■ What to work on ■
I need the lines below from the one with "ist also nicht" down to the one with "Rabello lançou de longe e Brenner pegou de" reproduced exactly, both ends included, and nothing else.

··· Data for analysis

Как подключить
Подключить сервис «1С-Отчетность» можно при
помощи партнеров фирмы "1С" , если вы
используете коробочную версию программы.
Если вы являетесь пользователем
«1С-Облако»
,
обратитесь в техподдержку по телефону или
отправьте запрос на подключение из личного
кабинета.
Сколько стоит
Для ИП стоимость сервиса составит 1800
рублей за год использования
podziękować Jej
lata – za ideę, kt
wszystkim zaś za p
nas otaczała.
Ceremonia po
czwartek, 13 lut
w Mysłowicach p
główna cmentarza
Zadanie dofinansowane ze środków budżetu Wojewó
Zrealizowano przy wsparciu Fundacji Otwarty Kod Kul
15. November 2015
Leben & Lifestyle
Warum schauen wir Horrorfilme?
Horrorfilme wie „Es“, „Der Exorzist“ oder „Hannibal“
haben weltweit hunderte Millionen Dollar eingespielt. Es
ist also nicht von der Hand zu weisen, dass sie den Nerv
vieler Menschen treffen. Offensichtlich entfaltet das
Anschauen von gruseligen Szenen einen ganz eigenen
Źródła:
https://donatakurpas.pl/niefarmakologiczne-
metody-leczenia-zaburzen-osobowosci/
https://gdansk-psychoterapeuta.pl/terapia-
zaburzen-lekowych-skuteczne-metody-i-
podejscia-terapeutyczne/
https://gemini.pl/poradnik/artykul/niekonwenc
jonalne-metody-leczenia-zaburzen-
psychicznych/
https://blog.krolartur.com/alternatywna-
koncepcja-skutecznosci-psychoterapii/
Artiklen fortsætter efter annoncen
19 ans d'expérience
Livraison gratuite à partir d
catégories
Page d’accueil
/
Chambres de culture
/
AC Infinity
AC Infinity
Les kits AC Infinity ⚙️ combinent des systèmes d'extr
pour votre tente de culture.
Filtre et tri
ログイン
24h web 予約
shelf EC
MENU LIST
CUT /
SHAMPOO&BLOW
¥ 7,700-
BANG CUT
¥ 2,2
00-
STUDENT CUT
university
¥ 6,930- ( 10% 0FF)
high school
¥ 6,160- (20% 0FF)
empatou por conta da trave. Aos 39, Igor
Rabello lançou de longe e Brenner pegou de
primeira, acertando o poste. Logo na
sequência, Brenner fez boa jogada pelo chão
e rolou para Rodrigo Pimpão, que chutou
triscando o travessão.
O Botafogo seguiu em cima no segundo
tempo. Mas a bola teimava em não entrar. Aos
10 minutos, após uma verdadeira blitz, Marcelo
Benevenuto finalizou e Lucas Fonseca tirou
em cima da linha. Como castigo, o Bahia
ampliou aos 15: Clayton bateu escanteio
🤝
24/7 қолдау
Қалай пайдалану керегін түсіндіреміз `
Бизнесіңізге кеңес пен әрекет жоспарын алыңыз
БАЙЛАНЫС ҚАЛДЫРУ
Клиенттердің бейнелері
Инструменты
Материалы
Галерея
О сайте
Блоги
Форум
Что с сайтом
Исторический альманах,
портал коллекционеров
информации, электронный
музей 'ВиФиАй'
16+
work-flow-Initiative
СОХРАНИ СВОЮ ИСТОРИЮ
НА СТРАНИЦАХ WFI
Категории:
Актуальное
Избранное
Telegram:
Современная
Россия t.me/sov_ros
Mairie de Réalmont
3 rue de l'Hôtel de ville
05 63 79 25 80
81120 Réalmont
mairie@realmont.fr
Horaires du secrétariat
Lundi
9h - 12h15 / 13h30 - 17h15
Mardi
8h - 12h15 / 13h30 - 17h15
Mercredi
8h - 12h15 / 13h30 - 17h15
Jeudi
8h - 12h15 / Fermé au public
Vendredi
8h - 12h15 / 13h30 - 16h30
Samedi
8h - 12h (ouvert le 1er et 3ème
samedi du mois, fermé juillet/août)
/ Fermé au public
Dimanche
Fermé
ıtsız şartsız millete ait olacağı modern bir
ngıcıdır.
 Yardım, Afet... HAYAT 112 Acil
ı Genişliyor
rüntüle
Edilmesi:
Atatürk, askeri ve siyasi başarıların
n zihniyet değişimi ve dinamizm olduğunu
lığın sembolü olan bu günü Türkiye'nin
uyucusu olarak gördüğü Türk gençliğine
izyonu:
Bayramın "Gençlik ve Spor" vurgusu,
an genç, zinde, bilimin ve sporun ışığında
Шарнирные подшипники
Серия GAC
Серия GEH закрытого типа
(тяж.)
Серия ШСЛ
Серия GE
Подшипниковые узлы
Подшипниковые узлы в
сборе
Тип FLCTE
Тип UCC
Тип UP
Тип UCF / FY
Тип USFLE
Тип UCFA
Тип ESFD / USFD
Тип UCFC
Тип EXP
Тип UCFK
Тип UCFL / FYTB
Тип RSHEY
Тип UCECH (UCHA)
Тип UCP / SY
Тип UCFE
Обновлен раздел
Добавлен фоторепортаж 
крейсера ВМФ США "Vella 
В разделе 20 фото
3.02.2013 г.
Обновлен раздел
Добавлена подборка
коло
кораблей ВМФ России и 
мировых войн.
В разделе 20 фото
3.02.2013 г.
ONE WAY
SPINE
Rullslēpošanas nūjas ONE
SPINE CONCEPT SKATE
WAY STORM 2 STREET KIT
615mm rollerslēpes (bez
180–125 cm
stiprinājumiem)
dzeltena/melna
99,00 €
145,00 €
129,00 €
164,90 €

······

■ Your response ■
ist also nicht von der Hand zu weisen, dass sie den Nerv
vieler Menschen treffen. Offensichtlich entfaltet das
Anschauen von gruseligen Szenen einen ganz eigenen
Źródła:
https://donatakurpas.pl/niefarmakologiczne-
metody-leczenia-zaburzen-osobowosci/
https://gdansk-psychoterapeuta.pl/terapia-
zaburzen-lekowych-skuteczne-metody-i-
podejscia-terapeutyczne/
https://gemini.pl/poradnik/artykul/niekonwenc
jonalne-metody-leczenia-zaburzen-
psychicznych/
https://blog.krolartur.com/alternatywna-
koncepcja-skutecznosci-psychoterapii/
Artiklen fortsætter efter annoncen
19 ans d'expérience
Livraison gratuite à partir d
catégories
Page d’accueil
/
Chambres de culture
/
AC Infinity
AC Infinity
Les kits AC Infinity ⚙️ combinent des systèmes d'extr
pour votre tente de culture.
Filtre et tri
ログイン
24h web 予約
shelf EC
MENU LIST
CUT /
SHAMPOO&BLOW
¥ 7,700-
BANG CUT
¥ 2,2
00-
STUDENT CUT
university
¥ 6,930- ( 10% 0FF)
high school
¥ 6,160- (20% 0FF)
empatou por conta da trave. Aos 39, Igor
Rabello lançou de longe e Brenner pegou de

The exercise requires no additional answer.